At the heart of The Beast is Gabrielle (Léa Seydoux), a character whose journey is marked by fear, trauma, and a desperate search for love. Initially, she is gripped by fear, her apprehension about the procedure making her refuse to participate in the future’s grand social experiment. The trauma that haunts her is deeply personal: she continually falls in love with different incarnations of the same man, Louis (George MacKay). Determined to find out if, by deleting her past, she and Louis have a future, Gabrielle makes a courageous decision to surrender.

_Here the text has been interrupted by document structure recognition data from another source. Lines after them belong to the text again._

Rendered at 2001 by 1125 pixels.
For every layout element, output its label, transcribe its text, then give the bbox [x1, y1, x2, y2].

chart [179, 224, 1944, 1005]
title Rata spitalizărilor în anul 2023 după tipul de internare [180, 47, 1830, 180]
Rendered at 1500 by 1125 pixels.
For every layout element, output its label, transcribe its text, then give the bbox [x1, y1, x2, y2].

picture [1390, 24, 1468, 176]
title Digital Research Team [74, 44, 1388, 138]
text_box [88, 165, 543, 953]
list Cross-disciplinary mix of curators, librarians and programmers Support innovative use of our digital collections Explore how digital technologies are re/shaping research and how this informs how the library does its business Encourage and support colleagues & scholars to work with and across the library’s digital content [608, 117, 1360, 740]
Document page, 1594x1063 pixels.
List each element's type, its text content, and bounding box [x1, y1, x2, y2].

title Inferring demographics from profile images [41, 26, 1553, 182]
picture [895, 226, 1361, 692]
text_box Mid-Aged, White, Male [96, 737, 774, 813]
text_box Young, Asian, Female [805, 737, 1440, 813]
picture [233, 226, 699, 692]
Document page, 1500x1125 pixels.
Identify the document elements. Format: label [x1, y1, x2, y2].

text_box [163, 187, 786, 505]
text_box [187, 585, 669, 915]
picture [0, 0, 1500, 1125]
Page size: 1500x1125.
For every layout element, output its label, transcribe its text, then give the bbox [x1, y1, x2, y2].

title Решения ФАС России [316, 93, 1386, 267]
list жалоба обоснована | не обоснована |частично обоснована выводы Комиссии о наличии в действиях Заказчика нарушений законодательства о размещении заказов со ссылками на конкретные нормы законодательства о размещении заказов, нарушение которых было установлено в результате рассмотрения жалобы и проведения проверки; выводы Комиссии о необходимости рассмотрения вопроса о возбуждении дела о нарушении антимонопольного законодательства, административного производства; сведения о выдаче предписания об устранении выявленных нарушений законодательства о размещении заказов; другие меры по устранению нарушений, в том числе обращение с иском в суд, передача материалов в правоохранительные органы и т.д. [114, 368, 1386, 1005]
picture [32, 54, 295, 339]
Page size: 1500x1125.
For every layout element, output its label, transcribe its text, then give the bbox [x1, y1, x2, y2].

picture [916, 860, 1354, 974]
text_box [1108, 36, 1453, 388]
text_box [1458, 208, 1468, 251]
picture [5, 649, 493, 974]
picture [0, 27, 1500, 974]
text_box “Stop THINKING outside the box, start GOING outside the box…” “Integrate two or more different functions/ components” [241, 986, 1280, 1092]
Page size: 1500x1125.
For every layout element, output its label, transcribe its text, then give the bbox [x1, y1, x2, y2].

The Beast isn’t told linearly. It jumps between three distinctly significant periods in Gabrielle and Louis’s relationship: Belle Époque-era Paris (1910), early 21st-century Los Angeles (2014), and their present day. In Paris, she is a bored housewife, and he is a suave Englishman trying to woo her away from her stultifying domestic prison. In LA, she’s a wanna-be model who makes her money housesitting for a wealthy couple, while he is a right-wing nut job misogynist American. In 2044, they are lost souls trying to find if the connection they’ve shared in the past is strong enough to survive.

Director Bertrand Bonello (House of Tolerance) demonstrates his mastery in The Beast by skillfully weaving the three story threads together. It’s not just the hairstyles and clothes used to differentiate the periods. Each actor shades their performance in various ways to show how their characters are the same yet very different through the years. The transformation of MacKay from a suave seducer to a maniacal misanthrope is stark, but there are still connections between the two. The connection between Seydoux’s different personas is more subtle and, in its way, more rewarding for the viewer. The complexity of Seudoux’s performance may not be apparent on first viewing, but that’s OK because The Beast is worth watching multiple times.